Rows from a dataset:
-- Start --

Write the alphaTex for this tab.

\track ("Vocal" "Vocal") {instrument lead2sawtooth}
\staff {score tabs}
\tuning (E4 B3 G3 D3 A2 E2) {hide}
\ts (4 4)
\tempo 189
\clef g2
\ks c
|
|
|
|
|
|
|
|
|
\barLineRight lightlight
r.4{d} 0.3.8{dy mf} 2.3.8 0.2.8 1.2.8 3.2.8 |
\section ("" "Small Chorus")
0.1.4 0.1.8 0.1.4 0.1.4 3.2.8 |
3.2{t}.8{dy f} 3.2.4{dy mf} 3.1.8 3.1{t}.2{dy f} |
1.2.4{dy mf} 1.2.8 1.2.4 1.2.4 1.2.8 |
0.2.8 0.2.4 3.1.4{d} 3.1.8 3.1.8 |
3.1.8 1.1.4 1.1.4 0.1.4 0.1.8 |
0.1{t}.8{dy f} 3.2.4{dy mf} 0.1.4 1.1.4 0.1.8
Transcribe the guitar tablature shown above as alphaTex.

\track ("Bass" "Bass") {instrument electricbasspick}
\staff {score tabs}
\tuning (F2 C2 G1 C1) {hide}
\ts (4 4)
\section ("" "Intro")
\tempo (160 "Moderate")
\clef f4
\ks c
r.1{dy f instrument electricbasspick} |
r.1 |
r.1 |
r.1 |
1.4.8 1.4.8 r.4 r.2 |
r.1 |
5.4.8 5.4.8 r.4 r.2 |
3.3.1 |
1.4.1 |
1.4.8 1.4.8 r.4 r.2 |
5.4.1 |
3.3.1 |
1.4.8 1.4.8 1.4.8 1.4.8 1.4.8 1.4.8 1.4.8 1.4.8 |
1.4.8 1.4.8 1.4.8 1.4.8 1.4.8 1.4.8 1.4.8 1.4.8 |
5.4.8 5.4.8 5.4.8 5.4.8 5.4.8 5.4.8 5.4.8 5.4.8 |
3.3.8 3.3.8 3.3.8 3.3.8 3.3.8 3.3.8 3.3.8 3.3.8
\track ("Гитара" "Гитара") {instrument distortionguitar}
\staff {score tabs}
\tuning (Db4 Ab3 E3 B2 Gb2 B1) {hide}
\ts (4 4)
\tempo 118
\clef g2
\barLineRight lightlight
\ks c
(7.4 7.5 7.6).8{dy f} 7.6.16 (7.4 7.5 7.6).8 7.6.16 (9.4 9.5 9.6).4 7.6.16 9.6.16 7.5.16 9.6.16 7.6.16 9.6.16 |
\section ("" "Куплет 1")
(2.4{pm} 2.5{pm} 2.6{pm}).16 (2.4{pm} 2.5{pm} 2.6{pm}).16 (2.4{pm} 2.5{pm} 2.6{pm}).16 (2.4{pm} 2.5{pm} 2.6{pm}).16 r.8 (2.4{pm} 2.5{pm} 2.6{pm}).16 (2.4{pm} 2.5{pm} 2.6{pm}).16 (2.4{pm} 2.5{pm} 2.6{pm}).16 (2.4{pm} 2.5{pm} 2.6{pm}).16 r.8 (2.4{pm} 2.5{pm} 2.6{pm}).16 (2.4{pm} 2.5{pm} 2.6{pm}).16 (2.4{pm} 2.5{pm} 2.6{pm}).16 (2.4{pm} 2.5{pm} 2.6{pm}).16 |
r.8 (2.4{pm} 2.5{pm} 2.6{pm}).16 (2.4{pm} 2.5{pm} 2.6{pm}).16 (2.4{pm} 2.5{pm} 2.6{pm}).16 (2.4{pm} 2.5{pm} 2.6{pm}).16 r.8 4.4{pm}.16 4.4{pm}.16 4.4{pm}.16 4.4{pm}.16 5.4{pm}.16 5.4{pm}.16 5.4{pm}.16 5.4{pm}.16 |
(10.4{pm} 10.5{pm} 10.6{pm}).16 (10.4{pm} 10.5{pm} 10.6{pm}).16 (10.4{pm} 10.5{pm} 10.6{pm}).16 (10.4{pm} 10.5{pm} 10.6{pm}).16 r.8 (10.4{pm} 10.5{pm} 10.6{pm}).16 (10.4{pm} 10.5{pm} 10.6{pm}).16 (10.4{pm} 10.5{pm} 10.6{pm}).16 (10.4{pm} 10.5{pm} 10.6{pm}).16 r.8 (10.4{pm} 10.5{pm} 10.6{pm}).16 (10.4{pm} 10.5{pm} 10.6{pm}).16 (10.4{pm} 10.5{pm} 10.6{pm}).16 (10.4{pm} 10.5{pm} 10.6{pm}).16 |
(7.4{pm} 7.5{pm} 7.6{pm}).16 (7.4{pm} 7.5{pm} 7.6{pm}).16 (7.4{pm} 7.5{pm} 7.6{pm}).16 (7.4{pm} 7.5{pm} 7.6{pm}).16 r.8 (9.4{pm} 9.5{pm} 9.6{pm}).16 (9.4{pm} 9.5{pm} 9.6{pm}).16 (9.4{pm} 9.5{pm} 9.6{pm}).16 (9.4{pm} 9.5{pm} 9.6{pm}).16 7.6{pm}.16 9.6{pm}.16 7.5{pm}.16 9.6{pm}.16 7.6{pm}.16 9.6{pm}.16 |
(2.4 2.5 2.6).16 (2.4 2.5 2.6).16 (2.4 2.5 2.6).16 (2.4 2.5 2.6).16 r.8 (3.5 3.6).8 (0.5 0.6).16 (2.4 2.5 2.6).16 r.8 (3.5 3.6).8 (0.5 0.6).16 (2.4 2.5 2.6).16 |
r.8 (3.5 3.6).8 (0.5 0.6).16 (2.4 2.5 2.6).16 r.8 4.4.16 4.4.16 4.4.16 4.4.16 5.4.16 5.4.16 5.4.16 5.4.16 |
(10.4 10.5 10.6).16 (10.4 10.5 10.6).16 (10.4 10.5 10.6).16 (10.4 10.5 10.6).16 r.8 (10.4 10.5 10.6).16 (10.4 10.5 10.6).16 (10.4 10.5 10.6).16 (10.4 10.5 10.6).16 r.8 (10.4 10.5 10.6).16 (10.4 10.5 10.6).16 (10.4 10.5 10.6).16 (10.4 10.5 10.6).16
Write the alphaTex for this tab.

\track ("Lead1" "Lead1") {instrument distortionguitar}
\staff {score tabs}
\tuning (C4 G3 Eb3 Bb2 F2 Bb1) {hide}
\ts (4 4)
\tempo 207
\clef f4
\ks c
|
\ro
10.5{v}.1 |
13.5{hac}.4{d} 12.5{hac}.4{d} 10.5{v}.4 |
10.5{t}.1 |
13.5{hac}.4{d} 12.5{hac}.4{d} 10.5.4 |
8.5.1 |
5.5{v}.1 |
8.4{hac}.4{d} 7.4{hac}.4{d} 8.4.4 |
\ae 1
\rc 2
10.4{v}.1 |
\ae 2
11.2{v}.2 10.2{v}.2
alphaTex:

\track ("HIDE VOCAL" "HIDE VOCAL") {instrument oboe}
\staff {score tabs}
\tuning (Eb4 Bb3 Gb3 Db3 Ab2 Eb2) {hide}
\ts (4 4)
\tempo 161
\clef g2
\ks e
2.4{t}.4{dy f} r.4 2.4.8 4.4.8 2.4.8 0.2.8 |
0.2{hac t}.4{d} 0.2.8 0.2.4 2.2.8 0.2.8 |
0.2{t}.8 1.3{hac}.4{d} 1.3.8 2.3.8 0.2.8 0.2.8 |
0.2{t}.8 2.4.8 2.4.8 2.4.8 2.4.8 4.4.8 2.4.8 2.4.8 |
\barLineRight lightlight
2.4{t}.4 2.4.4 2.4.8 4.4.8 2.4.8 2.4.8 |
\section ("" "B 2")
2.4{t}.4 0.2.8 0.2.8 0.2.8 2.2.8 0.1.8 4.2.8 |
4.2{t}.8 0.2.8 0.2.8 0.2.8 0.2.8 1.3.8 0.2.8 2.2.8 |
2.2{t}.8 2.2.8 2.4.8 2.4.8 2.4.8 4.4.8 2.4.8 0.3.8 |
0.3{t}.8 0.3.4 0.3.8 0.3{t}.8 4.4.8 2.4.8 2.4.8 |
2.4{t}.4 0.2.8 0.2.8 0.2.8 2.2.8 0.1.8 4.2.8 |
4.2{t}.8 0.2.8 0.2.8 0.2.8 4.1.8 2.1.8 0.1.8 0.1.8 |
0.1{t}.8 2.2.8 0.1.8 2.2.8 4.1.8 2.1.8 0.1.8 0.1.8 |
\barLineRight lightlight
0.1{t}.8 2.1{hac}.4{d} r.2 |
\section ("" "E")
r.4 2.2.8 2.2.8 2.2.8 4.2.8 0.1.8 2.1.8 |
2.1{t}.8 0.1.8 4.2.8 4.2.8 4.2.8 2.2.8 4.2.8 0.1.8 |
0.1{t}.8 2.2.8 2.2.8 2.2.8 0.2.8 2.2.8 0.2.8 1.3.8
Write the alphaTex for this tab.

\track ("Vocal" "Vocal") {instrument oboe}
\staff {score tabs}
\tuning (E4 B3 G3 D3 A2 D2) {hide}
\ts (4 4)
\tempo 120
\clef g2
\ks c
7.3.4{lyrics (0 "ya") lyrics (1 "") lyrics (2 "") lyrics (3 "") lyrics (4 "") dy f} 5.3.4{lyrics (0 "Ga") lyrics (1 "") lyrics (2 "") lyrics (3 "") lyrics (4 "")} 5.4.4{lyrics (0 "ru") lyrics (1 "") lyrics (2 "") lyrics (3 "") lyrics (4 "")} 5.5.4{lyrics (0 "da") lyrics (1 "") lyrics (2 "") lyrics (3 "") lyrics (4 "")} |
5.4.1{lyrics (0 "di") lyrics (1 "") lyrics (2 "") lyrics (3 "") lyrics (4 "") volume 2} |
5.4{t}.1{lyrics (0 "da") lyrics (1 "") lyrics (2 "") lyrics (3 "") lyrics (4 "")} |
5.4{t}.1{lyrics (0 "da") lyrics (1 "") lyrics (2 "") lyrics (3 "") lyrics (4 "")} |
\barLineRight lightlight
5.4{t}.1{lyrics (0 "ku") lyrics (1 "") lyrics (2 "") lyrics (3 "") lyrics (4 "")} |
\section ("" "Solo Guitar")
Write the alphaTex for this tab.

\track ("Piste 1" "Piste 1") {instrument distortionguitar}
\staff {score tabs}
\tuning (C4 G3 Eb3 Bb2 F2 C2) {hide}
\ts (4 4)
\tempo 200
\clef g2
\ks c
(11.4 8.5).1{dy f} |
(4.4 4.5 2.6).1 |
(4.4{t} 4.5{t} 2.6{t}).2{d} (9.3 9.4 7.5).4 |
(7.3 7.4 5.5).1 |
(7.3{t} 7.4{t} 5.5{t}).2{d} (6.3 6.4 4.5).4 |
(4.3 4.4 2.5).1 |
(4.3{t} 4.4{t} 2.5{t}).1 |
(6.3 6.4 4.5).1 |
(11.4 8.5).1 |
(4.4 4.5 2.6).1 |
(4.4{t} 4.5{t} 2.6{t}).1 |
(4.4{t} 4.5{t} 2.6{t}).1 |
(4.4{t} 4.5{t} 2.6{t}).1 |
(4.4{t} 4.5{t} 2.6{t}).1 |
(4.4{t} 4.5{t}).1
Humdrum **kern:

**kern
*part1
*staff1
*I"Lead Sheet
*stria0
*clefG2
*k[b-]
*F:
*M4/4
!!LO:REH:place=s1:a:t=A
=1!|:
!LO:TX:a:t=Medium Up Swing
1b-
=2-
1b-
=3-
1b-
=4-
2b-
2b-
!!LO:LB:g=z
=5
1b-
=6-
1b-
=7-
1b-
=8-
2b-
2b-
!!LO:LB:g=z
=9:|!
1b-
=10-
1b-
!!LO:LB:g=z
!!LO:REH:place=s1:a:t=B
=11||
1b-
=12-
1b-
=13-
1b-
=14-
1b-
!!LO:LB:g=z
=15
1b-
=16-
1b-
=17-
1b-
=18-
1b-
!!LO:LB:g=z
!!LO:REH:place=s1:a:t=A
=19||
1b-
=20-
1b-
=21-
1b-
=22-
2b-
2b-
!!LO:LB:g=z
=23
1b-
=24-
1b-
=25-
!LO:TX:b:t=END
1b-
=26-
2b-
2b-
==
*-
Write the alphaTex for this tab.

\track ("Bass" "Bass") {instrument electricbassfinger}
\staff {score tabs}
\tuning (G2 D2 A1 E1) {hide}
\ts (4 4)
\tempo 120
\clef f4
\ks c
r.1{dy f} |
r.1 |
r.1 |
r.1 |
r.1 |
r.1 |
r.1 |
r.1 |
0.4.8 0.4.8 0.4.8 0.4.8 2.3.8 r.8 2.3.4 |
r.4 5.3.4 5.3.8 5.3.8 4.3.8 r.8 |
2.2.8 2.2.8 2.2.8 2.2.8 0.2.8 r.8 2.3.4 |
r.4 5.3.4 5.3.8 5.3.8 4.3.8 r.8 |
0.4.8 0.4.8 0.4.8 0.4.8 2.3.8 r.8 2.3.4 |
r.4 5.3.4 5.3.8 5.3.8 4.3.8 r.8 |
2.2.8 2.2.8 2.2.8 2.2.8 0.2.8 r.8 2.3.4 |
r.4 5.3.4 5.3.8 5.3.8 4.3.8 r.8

-- End --

Exercise goal => Replace "Small Chorus" with "Short Chorus" in the stretch from the start of the records through the line containing "Transcribe the guitar", and write out those lines again with nothing else changed.

Answer in full =>
Write the alphaTex for this tab.

\track ("Vocal" "Vocal") {instrument lead2sawtooth}
\staff {score tabs}
\tuning (E4 B3 G3 D3 A2 E2) {hide}
\ts (4 4)
\tempo 189
\clef g2
\ks c
|
|
|
|
|
|
|
|
|
\barLineRight lightlight
r.4{d} 0.3.8{dy mf} 2.3.8 0.2.8 1.2.8 3.2.8 |
\section ("" "Short Chorus")
0.1.4 0.1.8 0.1.4 0.1.4 3.2.8 |
3.2{t}.8{dy f} 3.2.4{dy mf} 3.1.8 3.1{t}.2{dy f} |
1.2.4{dy mf} 1.2.8 1.2.4 1.2.4 1.2.8 |
0.2.8 0.2.4 3.1.4{d} 3.1.8 3.1.8 |
3.1.8 1.1.4 1.1.4 0.1.4 0.1.8 |
0.1{t}.8{dy f} 3.2.4{dy mf} 0.1.4 1.1.4 0.1.8
Transcribe the guitar tablature shown above as alphaTex.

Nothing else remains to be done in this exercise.